• **PROVIDED MATERIAL**
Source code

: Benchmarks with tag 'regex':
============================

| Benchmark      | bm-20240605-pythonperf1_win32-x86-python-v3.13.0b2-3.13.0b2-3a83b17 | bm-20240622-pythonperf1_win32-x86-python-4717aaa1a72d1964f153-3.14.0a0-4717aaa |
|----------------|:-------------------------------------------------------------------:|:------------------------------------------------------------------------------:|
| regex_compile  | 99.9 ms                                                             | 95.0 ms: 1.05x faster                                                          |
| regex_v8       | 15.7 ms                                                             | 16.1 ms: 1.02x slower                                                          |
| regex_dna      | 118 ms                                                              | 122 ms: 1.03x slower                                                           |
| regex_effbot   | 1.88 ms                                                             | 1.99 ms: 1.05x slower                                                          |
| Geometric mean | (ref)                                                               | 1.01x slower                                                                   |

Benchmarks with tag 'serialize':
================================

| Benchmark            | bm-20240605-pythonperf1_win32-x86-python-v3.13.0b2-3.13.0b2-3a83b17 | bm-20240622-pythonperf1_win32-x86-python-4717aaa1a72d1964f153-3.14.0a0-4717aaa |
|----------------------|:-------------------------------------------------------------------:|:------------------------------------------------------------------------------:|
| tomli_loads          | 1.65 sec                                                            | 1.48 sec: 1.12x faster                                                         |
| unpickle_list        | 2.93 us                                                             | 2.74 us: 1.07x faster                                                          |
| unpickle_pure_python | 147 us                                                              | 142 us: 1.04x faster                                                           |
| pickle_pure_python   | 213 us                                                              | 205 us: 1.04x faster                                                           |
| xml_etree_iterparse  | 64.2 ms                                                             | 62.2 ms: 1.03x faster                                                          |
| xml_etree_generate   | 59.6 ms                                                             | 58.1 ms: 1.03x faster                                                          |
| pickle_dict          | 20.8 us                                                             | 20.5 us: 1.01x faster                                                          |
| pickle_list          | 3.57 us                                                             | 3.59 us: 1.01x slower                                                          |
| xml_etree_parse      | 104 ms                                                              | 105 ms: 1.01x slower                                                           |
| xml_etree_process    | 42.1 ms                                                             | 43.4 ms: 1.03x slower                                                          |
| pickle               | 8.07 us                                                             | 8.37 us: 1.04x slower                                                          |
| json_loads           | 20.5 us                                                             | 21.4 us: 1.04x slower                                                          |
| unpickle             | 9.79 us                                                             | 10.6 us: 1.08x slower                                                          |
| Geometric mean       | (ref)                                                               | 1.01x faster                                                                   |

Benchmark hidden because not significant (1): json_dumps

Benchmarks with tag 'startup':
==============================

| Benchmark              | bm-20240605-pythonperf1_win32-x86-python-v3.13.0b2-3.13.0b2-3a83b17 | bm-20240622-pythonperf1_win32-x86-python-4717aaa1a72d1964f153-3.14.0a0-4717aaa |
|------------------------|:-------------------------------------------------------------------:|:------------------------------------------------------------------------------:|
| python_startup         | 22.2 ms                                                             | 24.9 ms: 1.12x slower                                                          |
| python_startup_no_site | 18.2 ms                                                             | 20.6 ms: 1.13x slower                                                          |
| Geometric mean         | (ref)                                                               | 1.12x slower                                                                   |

• **REQUEST**
Reproduce the source text of each record above, character for character.

• **ANSWER FOR THIS EXERCISE**
Source code

: Benchmarks with tag 'regex':
============================

| Benchmark      | bm-20240605-pythonperf1_win32-x86-python-v3.13.0b2-3.13.0b2-3a83b17 | bm-20240622-pythonperf1_win32-x86-python-4717aaa1a72d1964f153-3.14.0a0-4717aaa |
|----------------|:-------------------------------------------------------------------:|:------------------------------------------------------------------------------:|
| regex_compile  | 99.9 ms                                                             | 95.0 ms: 1.05x faster                                                          |
| regex_v8       | 15.7 ms                                                             | 16.1 ms: 1.02x slower                                                          |
| regex_dna      | 118 ms                                                              | 122 ms: 1.03x slower                                                           |
| regex_effbot   | 1.88 ms                                                             | 1.99 ms: 1.05x slower                                                          |
| Geometric mean | (ref)                                                               | 1.01x slower                                                                   |

Benchmarks with tag 'serialize':
================================

| Benchmark            | bm-20240605-pythonperf1_win32-x86-python-v3.13.0b2-3.13.0b2-3a83b17 | bm-20240622-pythonperf1_win32-x86-python-4717aaa1a72d1964f153-3.14.0a0-4717aaa |
|----------------------|:-------------------------------------------------------------------:|:------------------------------------------------------------------------------:|
| tomli_loads          | 1.65 sec                                                            | 1.48 sec: 1.12x faster                                                         |
| unpickle_list        | 2.93 us                                                             | 2.74 us: 1.07x faster                                                          |
| unpickle_pure_python | 147 us                                                              | 142 us: 1.04x faster                                                           |
| pickle_pure_python   | 213 us                                                              | 205 us: 1.04x faster                                                           |
| xml_etree_iterparse  | 64.2 ms                                                             | 62.2 ms: 1.03x faster                                                          |
| xml_etree_generate   | 59.6 ms                                                             | 58.1 ms: 1.03x faster                                                          |
| pickle_dict          | 20.8 us                                                             | 20.5 us: 1.01x faster                                                          |
| pickle_list          | 3.57 us                                                             | 3.59 us: 1.01x slower                                                          |
| xml_etree_parse      | 104 ms                                                              | 105 ms: 1.01x slower                                                           |
| xml_etree_process    | 42.1 ms                                                             | 43.4 ms: 1.03x slower                                                          |
| pickle               | 8.07 us                                                             | 8.37 us: 1.04x slower                                                          |
| json_loads           | 20.5 us                                                             | 21.4 us: 1.04x slower                                                          |
| unpickle             | 9.79 us                                                             | 10.6 us: 1.08x slower                                                          |
| Geometric mean       | (ref)                                                               | 1.01x faster                                                                   |

Benchmark hidden because not significant (1): json_dumps

Benchmarks with tag 'startup':
==============================

| Benchmark              | bm-20240605-pythonperf1_win32-x86-python-v3.13.0b2-3.13.0b2-3a83b17 | bm-20240622-pythonperf1_win32-x86-python-4717aaa1a72d1964f153-3.14.0a0-4717aaa |
|------------------------|:-------------------------------------------------------------------:|:------------------------------------------------------------------------------:|
| python_startup         | 22.2 ms                                                             | 24.9 ms: 1.12x slower                                                          |
| python_startup_no_site | 18.2 ms                                                             | 20.6 ms: 1.13x slower                                                          |
| Geometric mean         | (ref)                                                               | 1.12x slower                                                                   |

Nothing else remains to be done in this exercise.